I want each of you to be a part of the larger conversation about the major issues that will come before OUR House, and I want you to share your perspectives and advocate for your communities. I’m not going to promise that we will always agree, but I can promise you that I will always, always listen.

But greater freedom comes with greater responsibility. It means less time in the social scene in Tallahassee and more time doing your homework.

It means being the person who asks hard questions, really listening to the answers, and being willing to challenge your own assumptions. If you want to have a voice, you must have something unique to say.

If your primary interest as a Member is being called Representative or chairman or obsessing about how important you are in the process, then honestly, I am going to disappoint you as your Speaker. If you believe public service is only about carrying water for special interests or playing to the fringe crowd on social media, then you are going to disappoint me.

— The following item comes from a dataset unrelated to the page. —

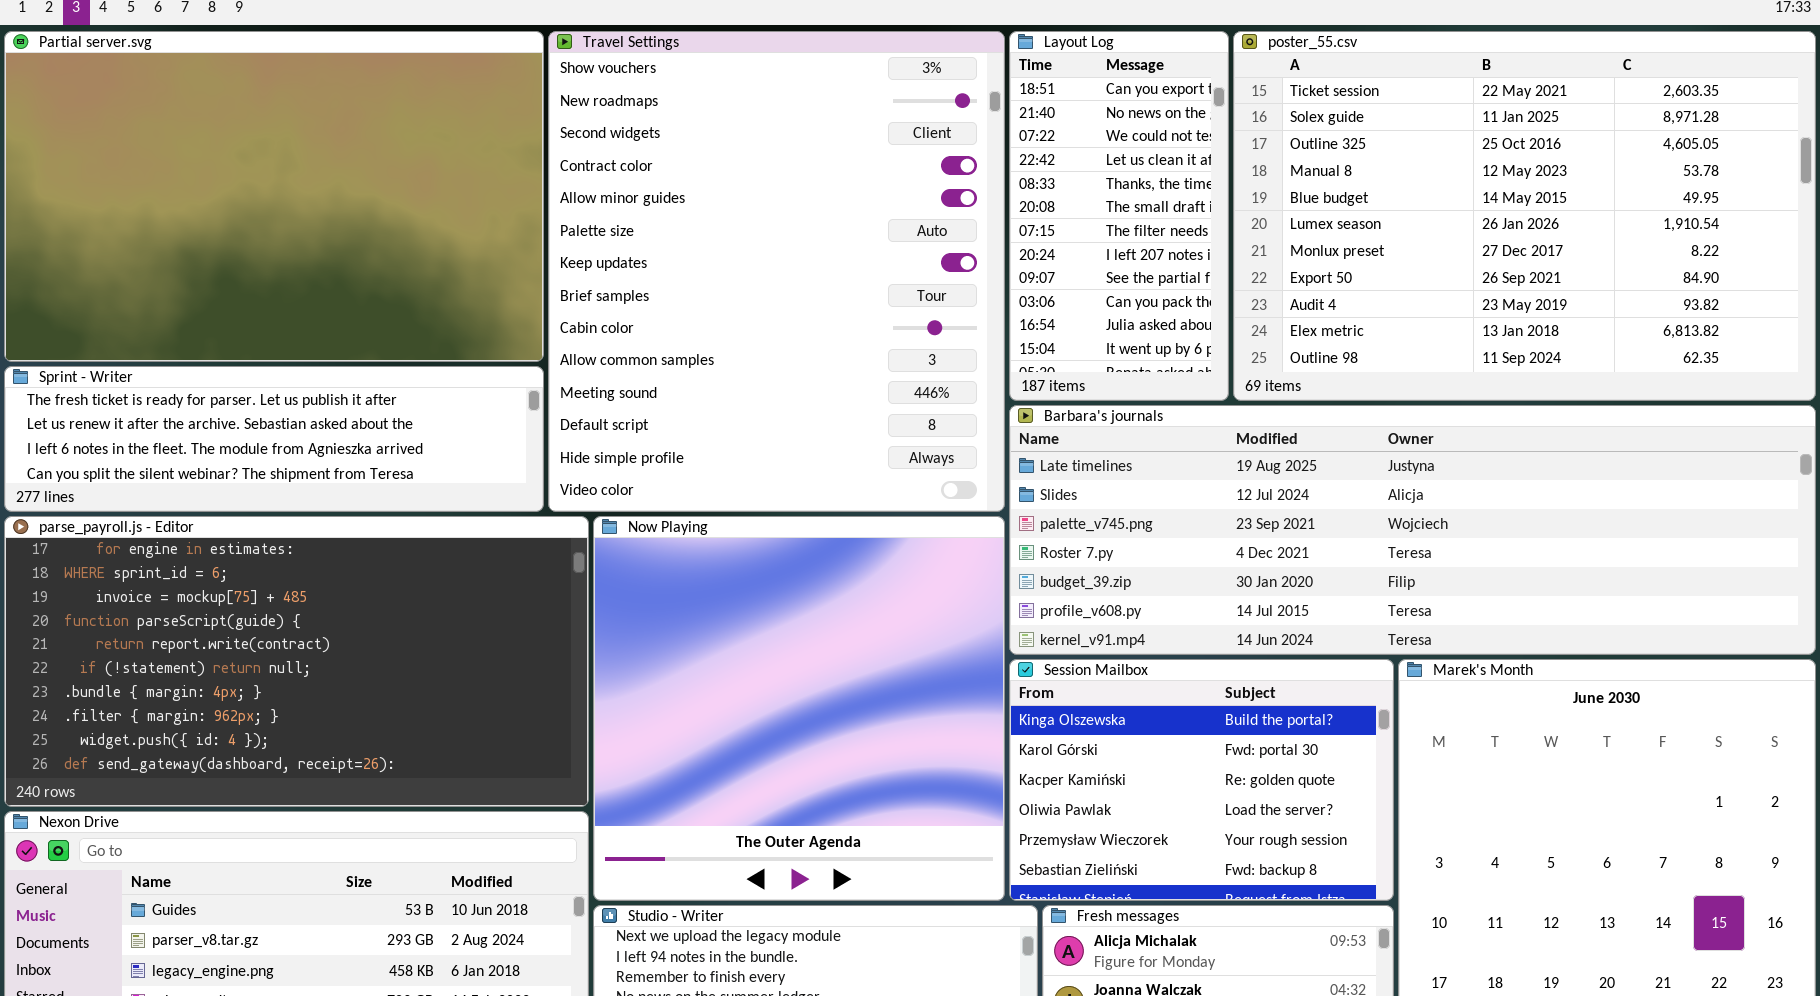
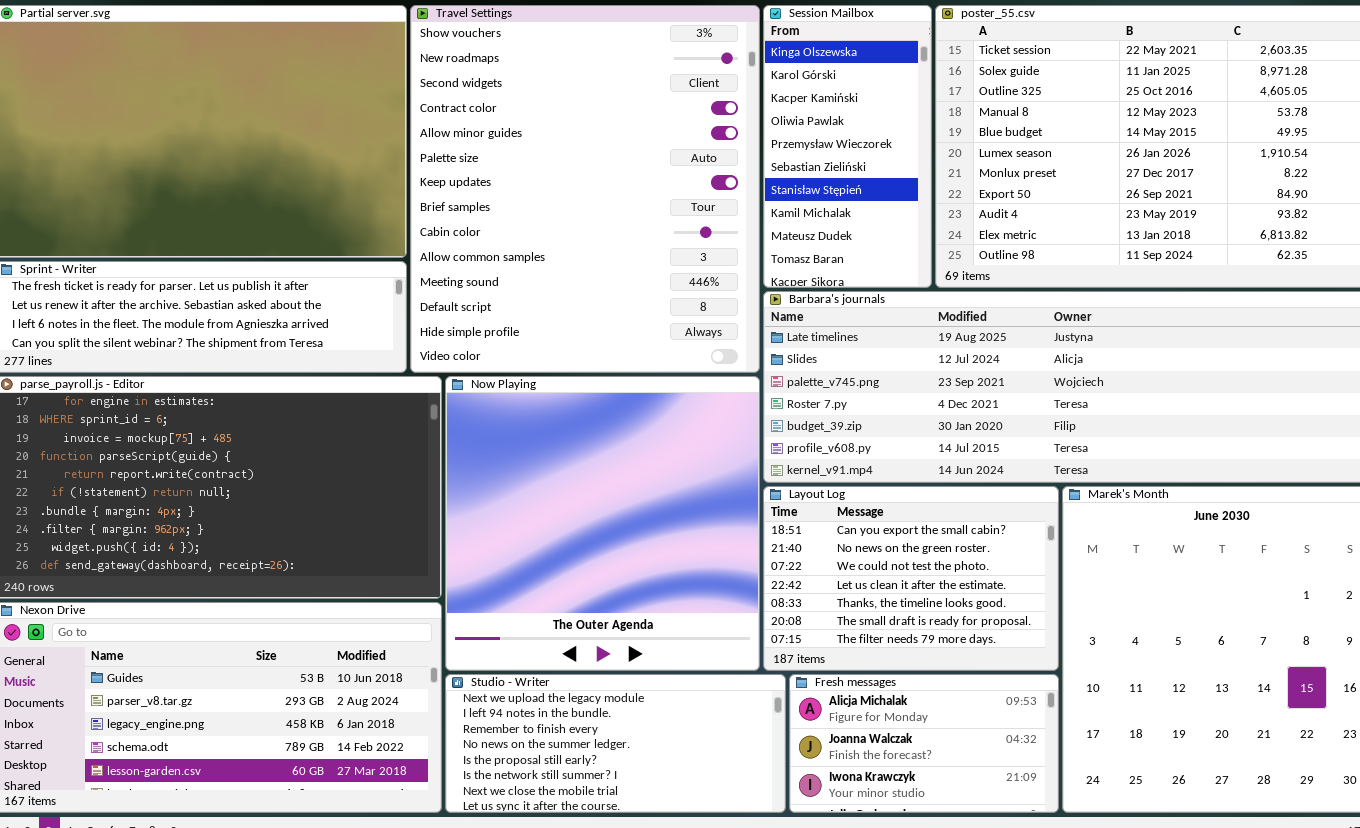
Layout Log: [1009,31,1229,401] -> [763,486,1059,671], moved, resized
Session Mailbox: [1009,659,1394,901] -> [763,5,932,288], moved, resized

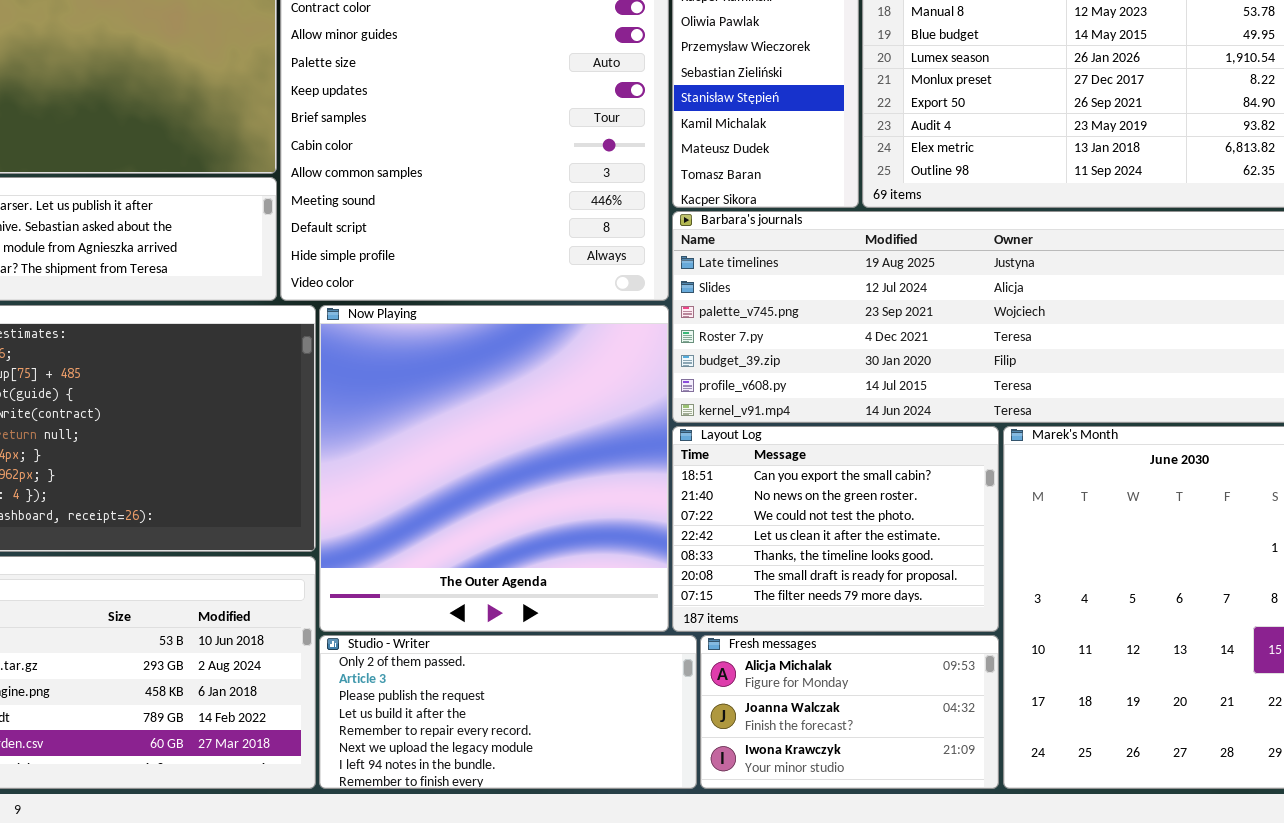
Studio - Writer: [445,674,786,813] -> [319,635,697,789], scrolled up 5 rows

But I don’t anticipate being disappointed because I believe in all of you. I have had deep and personal conversations with each and every one of you. I know what you are capable of when you set your mind to a task.

We are blessed to be able to serve together in this House of Representatives. It’s an honor we can never take for granted. We have been entrusted by our constituents to stand up for them and to fight for this beautiful state.

I spoke earlier about the wisdom of the Founding Fathers.

In designing this American system, they believed that the legislative power should be the first branch of government

They believed that the great issues of the day should be debated in a deliberative body directly connected to the people. The United States Congress has obviously failed to live up to that ideal, but I don’t think we need to follow their example. 

When you look back on your service in this House, I don’t want you to remember endlessly pressing the green button on bills with vague titles that ended up doing little more than cluttering up statute books. Instead, I want you to think about the laws that you personally helped to shape. I want you to know that we didn’t always take the easy way, and that we stood for limited but effective government. 

I want you to feel deep in your bones that your homes and our state are better because of your service.

When it’s all said and done, what I hope for more than anything else is that you believe that what we do together will be something that really matters for generations to come.

Thank you. God bless you and God bless this state of Florida.